*** Input records ***

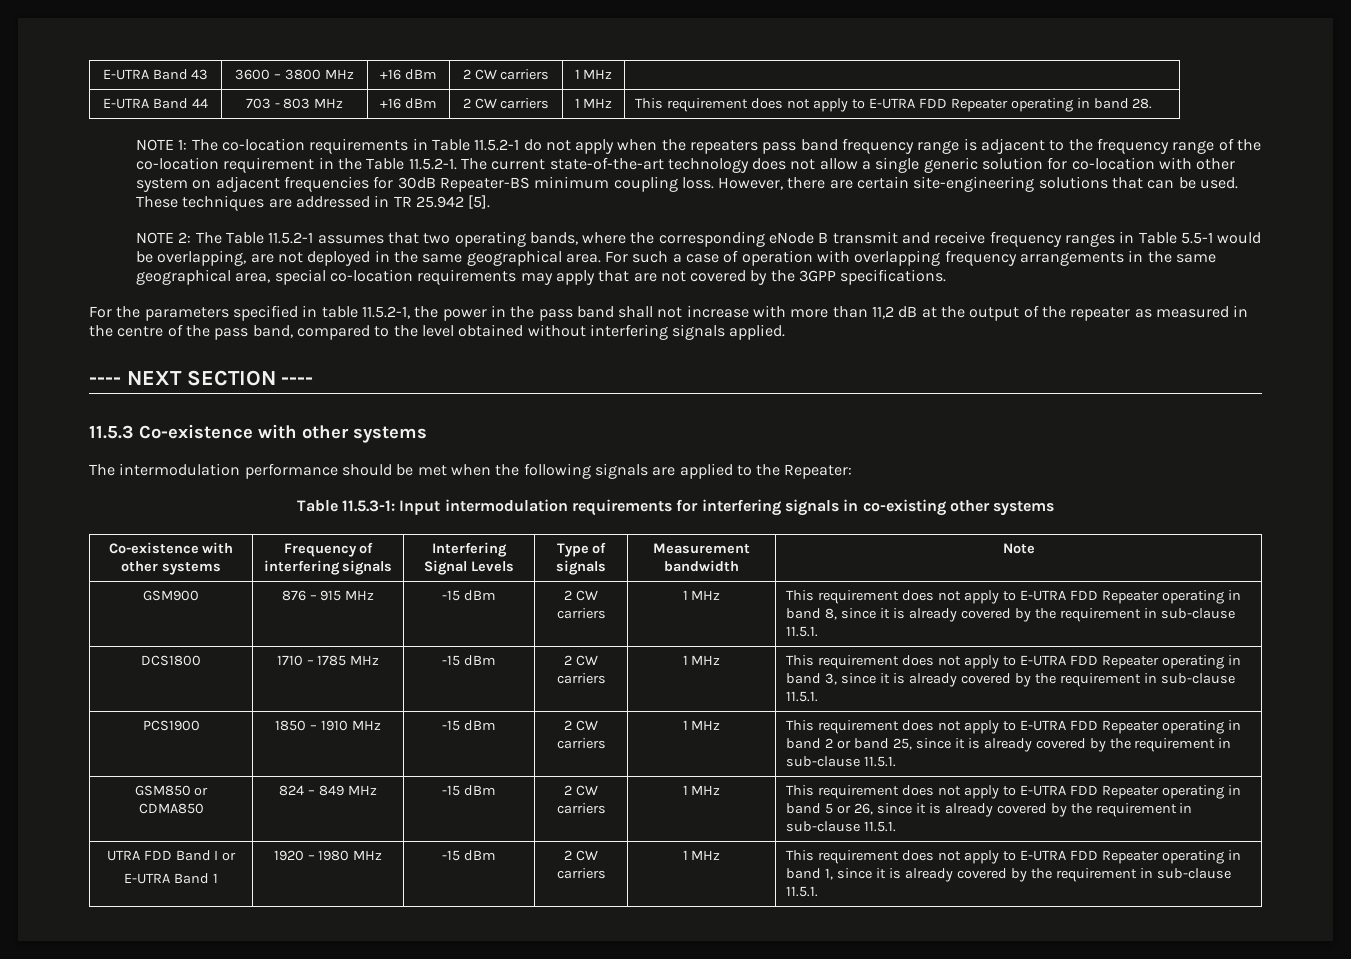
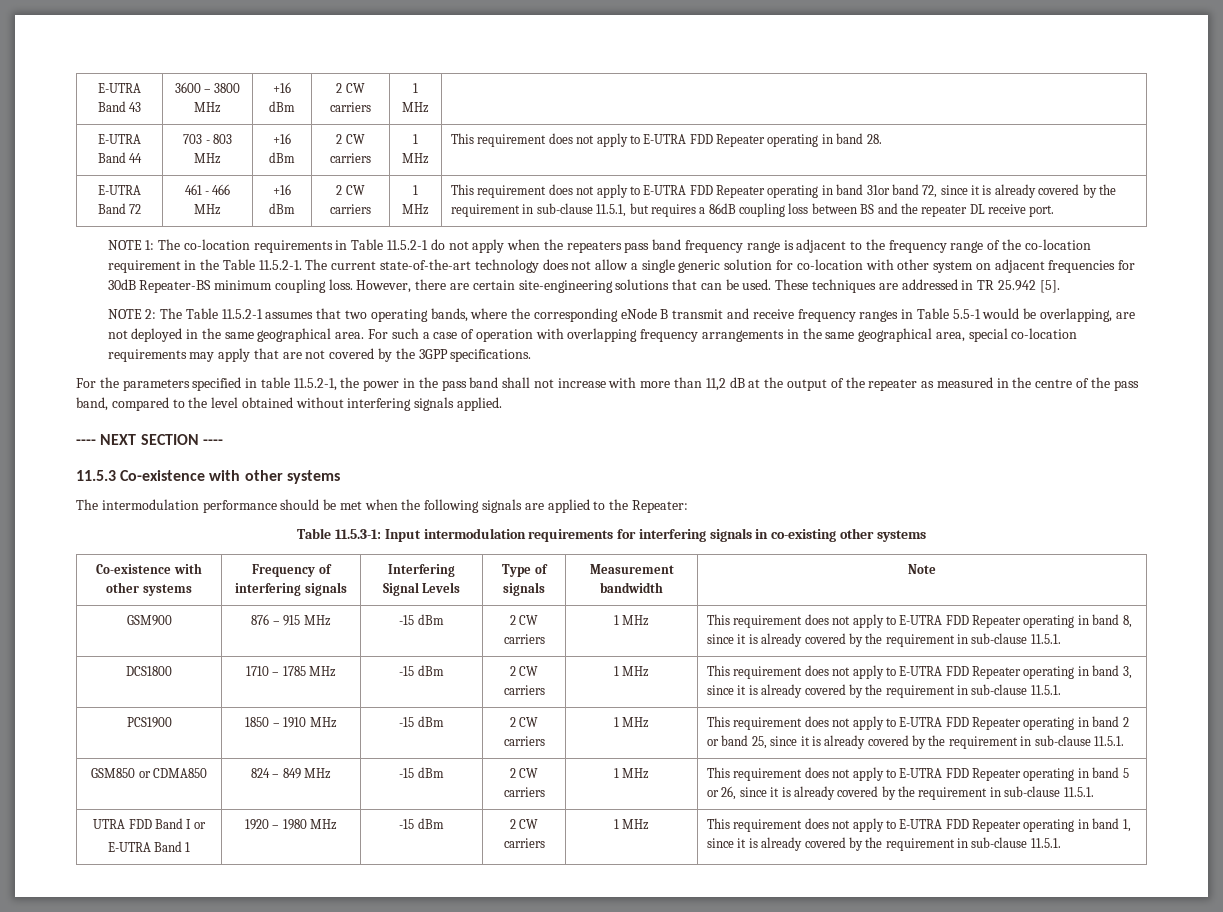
(1153, 103) none -> [98,185,141,195] [97,203,142,214] [184,184,231,195] [194,204,221,215] [273,184,291,195] [269,203,295,214] [336,185,365,195] [330,204,371,214] [413,185,418,195] [402,204,429,215] [451,184,1116,198] [451,203,1055,217] // E-UTRA Band 72 | 461 - 466 MHz | +16 dBm | 2 CW carriers | 1 MHz | This requirement does not apply to E-UTRA FDD Repeater operating in band 31or band 72, since it is already covered by the requirement in sub-clause 11.5.1, but requires a 86dB coupling loss between BS and the repeater DL receive port.

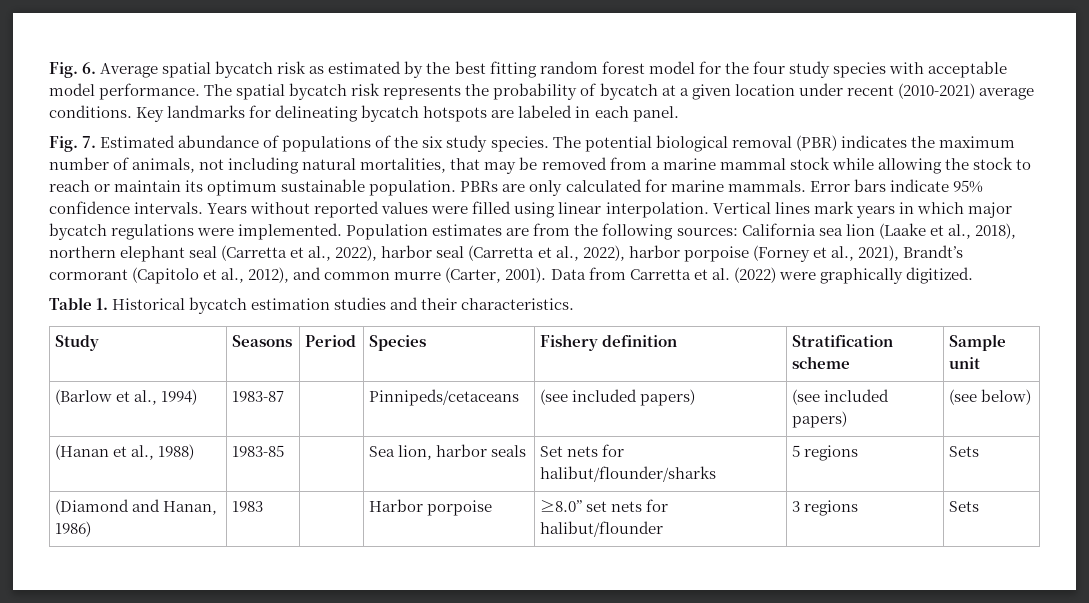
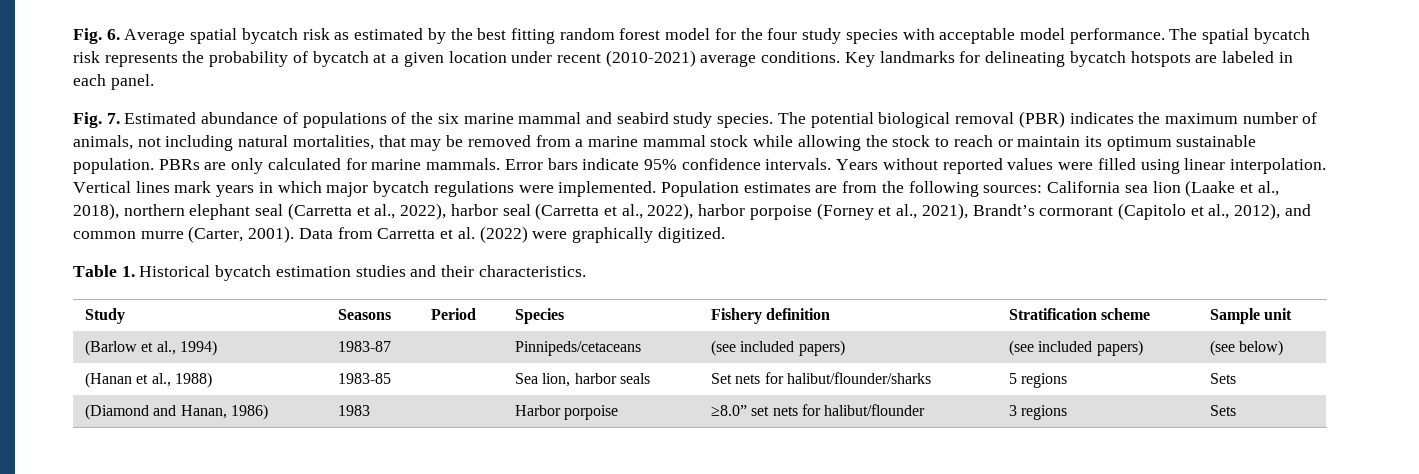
(444, 142) none -> [463,112,669,124] marine mammal and seabird

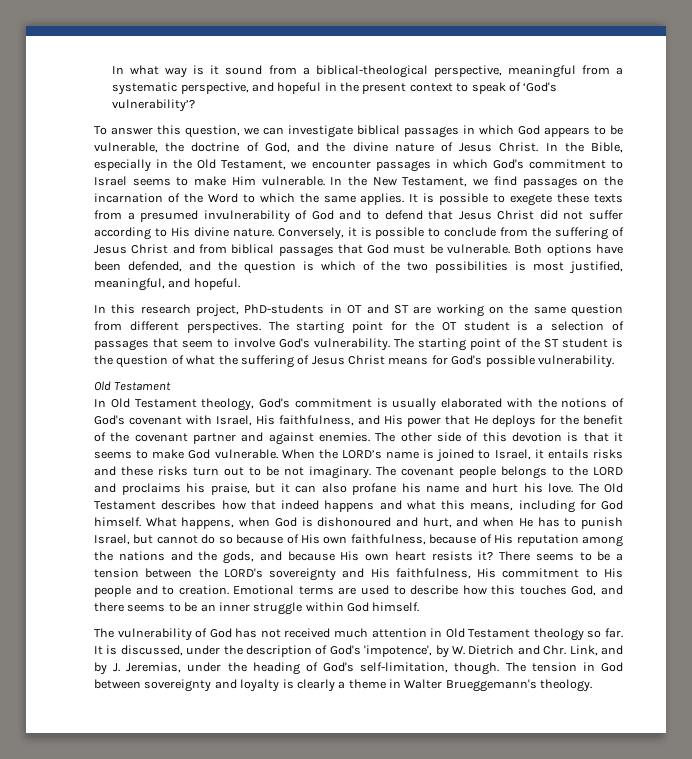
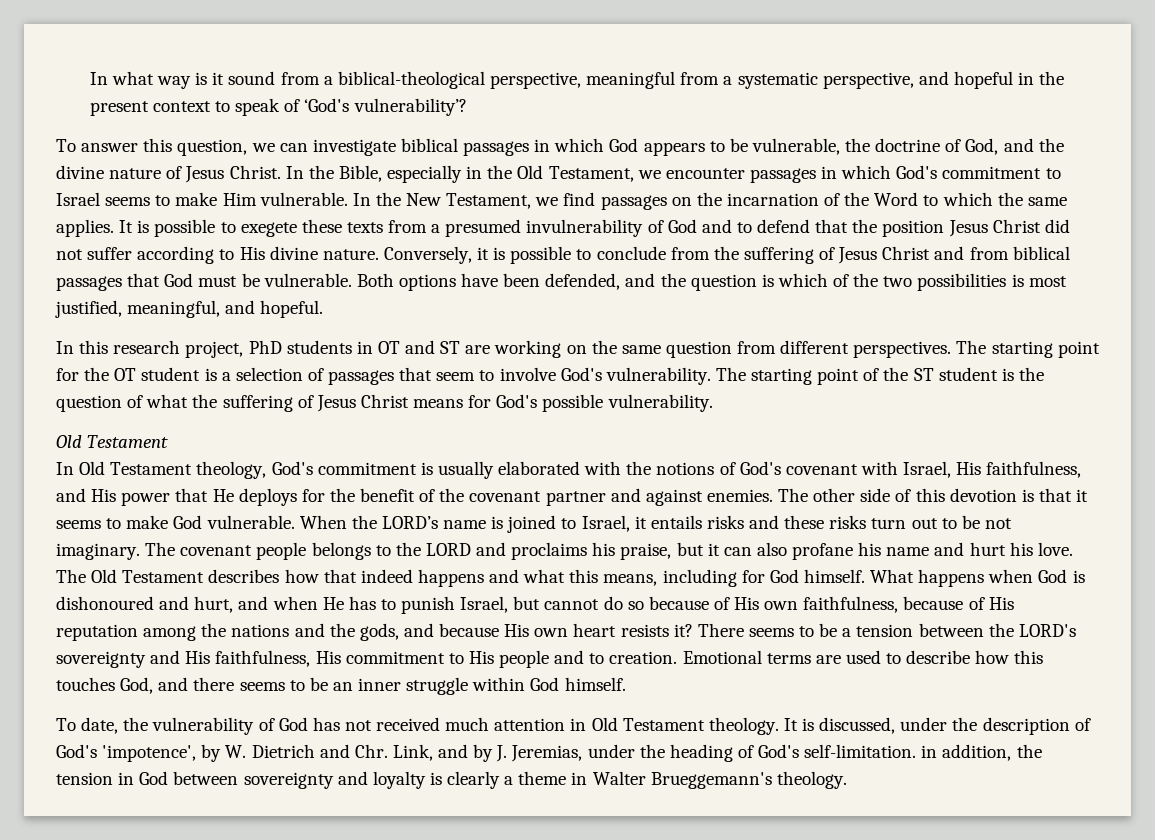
(454, 215) none -> [852,219,945,237] the position
[244,304,325,314] PhD-students -> [248,340,352,354] PhD students
[181,517,235,529] happens, -> [918,569,985,587] happens
[94,628,114,638] The -> [56,717,149,734] To date, the
[533,628,623,641] theology so far. -> [708,717,779,735] theology.
[360,662,526,675] self-limitation, though. The -> [804,744,1042,761] self-limitation. in addition, the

*** End of Input records ***

* [Work required]: Please make an exact copy of the lines above from the line with "[181,517,235,529] happens, ->" through the line with "[533,628,623,641] theology so", both ends included.

* [Solution to this task]:
[181,517,235,529] happens, -> [918,569,985,587] happens
[94,628,114,638] The -> [56,717,149,734] To date, the
[533,628,623,641] theology so far. -> [708,717,779,735] theology.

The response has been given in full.